KVB217 Visual Arts Open Studio 3

This unit integrates creative practice methods and codes, self-directed socio-cultural research, and personal reflection, in order to consolidate a studio-based art practice. It develops a pervasive sense of creative inquiry, self-motivation, self-reliance, and an openness to new ideas and aesthetic experiences. By providing support and structure for these activities and developments, the unit aims to habituate these essential qualities of artistic practice. The open-ended conditions of current creative practices - their processes, reception, and contribution to society - are diverse, increasingly complex, and inherently multi-layered. The Open Studio model of contemporary visual art practice provides a platform to build a robust and flexible creative skillset. This unit foregrounds art thinking, speculative inquiry and combinatory play with the material, conceptual and contextual dimensions of creative practice in order to nurture creative literacy and intelligence.

(Dataset entries)

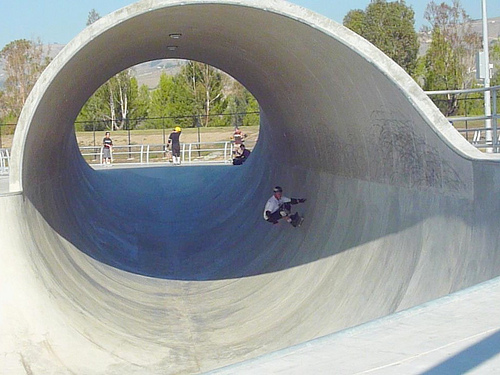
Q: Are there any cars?
A: No, there are no cars.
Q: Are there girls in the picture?
A: No, there are no girls.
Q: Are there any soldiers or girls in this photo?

▸ Task brief
For each statement, say whether it agrees with the Visual Arts Open Studio 3 unit description. Answer yes or no and quote the deciding words from the description.
1. The unit aims to make the essential qualities of artistic practice habitual.
2. The description calls current creative practices simple and uniform.
3. Self-reliance is among the qualities the unit develops.

▸ Worked solution
1. Yes: "the unit aims to habituate these essential qualities of artistic practice"
2. No: "are diverse, increasingly complex, and inherently multi-layered"
3. Yes: "self-motivation, self-reliance, and an openness to new ideas and aesthetic experiences"